Les limites, on ne les connaît pas. C’est la raison pour laquelle on est plus que jamais attentifs à l’éthique. Elle sera un enjeu majeur de l’acceptabilité de l’intelligence artificielle. Les inquiétudes déjà très présentes qu’elle suscite ont trait aux manipulations de l’information ou à la notation sociale. Dans ce domaine, les Chinois ont au moins le mérite d’annoncer leurs intentions. Nous, Occidentaux, nous ne disons rien mais nous le faisons quand même, si l’on s’en réfère au scandale Facebook/Cambridge Analytica. L’affaire montre combien les nouvelles technologies ont changé nos démocraties. Aujourd’hui, une élection au suffrage universel se gagne dans la capacité d’aller chercher une par une les personnes sur les réseaux sociaux. Mais ma crainte la plus vive porte sur ce que j’appelle le  » syndrome de La Planète des singes  » (NDLR : en référence au livre éponyme publié en 1963 par Pierre Boulle et porté à l’écran cinq ans plus tard par Franklin J. Schaffner), à savoir le danger causé par la substitution par les machines d’actions constitutives de notre humanité, réfléchir, se déplacer, entretenir des relations sociales… Si nous cessons d’être actifs physiquement, intellectuellement, socialement, sexuellement, nous connaîtrons de vraies difficultés.
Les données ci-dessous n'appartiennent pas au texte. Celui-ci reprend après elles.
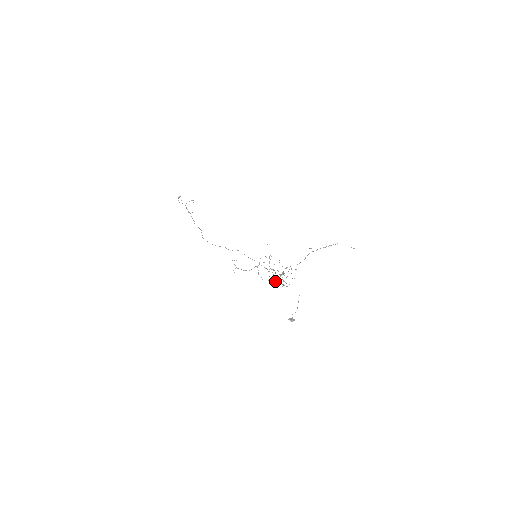
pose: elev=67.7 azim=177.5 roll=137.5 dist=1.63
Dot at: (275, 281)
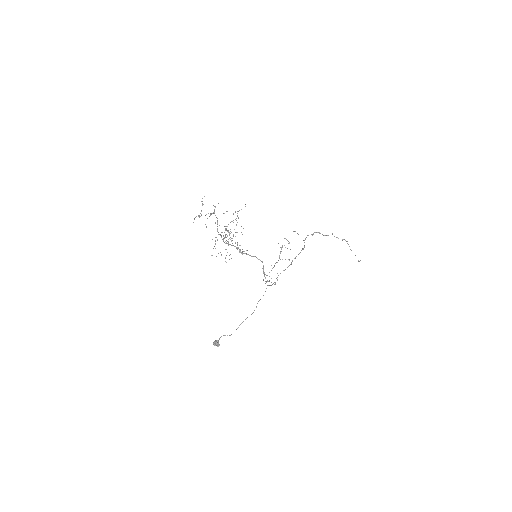
Dot at: occluded
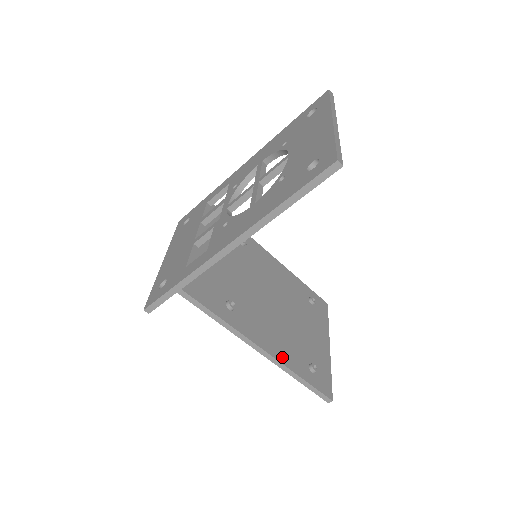
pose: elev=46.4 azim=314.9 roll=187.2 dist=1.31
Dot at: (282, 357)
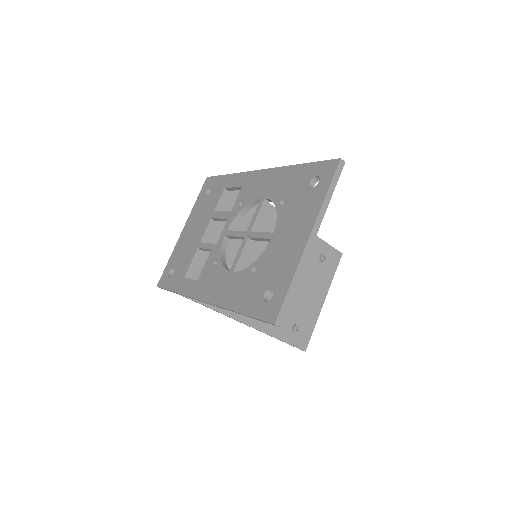
Dot at: (266, 327)
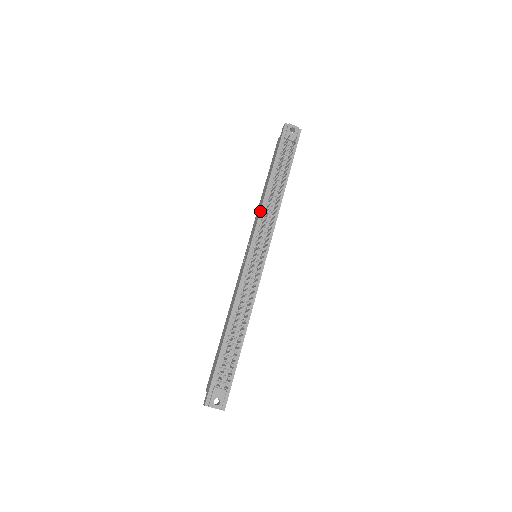
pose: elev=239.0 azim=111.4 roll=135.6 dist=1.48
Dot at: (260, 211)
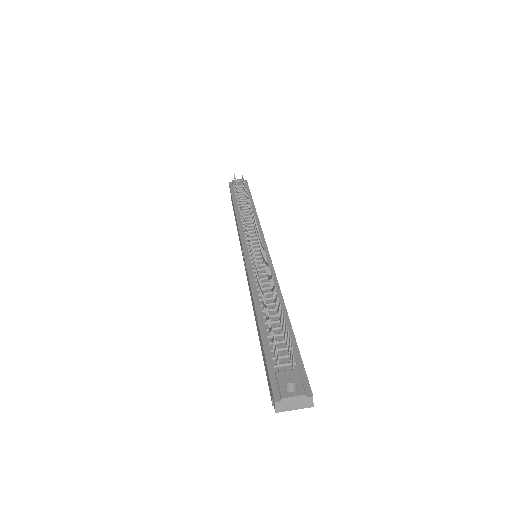
Dot at: (238, 226)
D’ailleurs, elles se profilent déjà.

Comment prévient-on ce danger ?

Je ne suis pas trop inquiet sur la capacité de notre cerveau à coévoluer avec ces nouvelles technologies. Il faut cependant veiller à créer une nouvelle alliance des intelligences qui nous stimulent et non qui se substituent à nous. Les entreprises qui partent du principe de réduire la masse salariale grâce à l’intelligence artificielle subissent toutes des revers. Une transformation numérique pour une entreprise doit s’opérer à tous les niveaux, en repensant les relations entre les personnes, avec les machines, les clients et les autres entreprises.